The finest artists of the day had re-decorated its stately rooms for the Duc; its walls were hung with costly silk, its picture gallery was famous even in a city rich in art treasures, even its stables were fabulously large and far-famed. All that could minister to the joy of life was to be found in the Hotel de Noailles in those happy days before the clouds hanging low over France broke in a storm of disaster. Later in 1768, Madame D’Ayen,–wife of the Duc de Noailles, who was also the Duc D’Ayen,–mistress of the beautiful home, was leading a happy life there with her four daughters, to whose education and care she devoted most of her time.

It was the early afternoon of a day in spring. At three o’clock Madame D’Ayen had dined with her children in the huge dining-room hung with dull tapestries and family portraits, then with cheery laughter the girls had run ahead of Madame to her bedroom, which was very large and hung with crimson satin damask embroidered in gold, on which the sun cast a cheerful glow. Louise and Adrienne, the two older girls,–Louise only a year the elder,–handed their mother her knitting, her books and her snuff, and then seated themselves, while the younger children disputed as to which one should have the coveted place nearest Madame. Comfortably settled at last, the older girls busy with their sewing, Madame told them the story from the Old Testament of Joseph and his coat of many colours. When she finished Louise asked question after question, which her mother patiently answered, but Adrienne drank in the story told in her mother’s vivacious way, in silence. Begged for just one more story, Madame then told an amusing experience of her convent days, on which both of the girls offered so many comments that at last Madame rose, saying rather impatiently:

“You speak in a forward and disobedient manner, such as other girls of your age would never show to their parent.”

Louise looked her mortification, but Adrienne said quietly, “That may be, Madame, because you allow us to argue and reason with you as other mothers do not, but you will see that at fifteen we shall be more obedient than other children,” and the girl’s prediction was true.

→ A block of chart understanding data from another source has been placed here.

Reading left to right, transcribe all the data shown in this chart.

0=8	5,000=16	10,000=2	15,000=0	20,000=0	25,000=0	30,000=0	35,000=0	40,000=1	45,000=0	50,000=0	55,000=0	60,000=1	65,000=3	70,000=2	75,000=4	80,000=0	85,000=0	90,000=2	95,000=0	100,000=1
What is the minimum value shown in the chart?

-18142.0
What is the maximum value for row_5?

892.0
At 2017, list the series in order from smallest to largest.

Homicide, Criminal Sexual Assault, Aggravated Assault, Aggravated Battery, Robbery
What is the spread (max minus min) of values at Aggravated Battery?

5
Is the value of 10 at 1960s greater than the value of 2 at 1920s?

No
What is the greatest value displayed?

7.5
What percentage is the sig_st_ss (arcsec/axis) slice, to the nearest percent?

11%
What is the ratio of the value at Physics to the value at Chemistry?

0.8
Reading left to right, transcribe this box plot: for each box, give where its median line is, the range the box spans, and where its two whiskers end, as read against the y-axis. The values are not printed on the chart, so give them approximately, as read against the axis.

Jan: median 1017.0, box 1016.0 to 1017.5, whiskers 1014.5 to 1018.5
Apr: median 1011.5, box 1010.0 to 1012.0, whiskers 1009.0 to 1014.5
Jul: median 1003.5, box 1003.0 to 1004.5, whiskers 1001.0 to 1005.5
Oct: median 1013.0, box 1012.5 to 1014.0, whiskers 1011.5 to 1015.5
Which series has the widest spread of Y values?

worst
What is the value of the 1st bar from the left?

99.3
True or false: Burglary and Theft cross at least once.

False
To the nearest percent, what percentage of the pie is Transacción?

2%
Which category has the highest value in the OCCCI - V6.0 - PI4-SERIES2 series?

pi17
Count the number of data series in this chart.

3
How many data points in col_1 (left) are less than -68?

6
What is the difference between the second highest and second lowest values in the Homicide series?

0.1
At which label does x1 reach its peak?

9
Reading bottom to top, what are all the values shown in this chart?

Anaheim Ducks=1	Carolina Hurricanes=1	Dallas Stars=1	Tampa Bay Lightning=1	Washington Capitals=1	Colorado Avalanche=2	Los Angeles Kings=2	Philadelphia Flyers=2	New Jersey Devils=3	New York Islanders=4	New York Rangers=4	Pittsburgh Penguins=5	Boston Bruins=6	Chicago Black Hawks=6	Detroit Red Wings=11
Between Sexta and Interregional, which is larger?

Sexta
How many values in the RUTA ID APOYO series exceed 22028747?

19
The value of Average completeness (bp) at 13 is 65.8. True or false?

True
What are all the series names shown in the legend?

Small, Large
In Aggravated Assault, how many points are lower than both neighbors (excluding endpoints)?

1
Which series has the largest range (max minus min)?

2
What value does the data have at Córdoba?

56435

Every month of the year was a pleasure to the happy children at the Hotel de Noailles, but to both vivacious Louise and quiet Adrienne summer was the crowning joy of their year, for then they were always taken to visit their grandfather, the Marechal de Noailles, who cheerfully gave himself up to making the visit as gay for the children as possible. He played games with them in the house, delightful games such as they never played at home, and better yet, planned wonderful picnics for them, when with other cousins, and a governess in charge of the cavalcade, they rode on donkeys to the appointed spot. The governess, it is said, was a tiny person, blonde, pinched, and touchy, and very punctilious in the performance of her duties. Once mounted on her donkey, however, she entirely lost her dignity and appeared so wild-eyed, scared, and stiff that one could not look at her without feeling an irresistible desire to smile, which made her angry, though what angered her most was the peals of laughter when she tumbled off her donkey, as she seldom failed to do on an excursion. She usually fell on the grass and the pace of her donkey was not rapid, so she was never hurt, and the frolicsome children filed by her, for if one of them tried to help her up, as Adrienne always wanted to do, a scolding was the reward.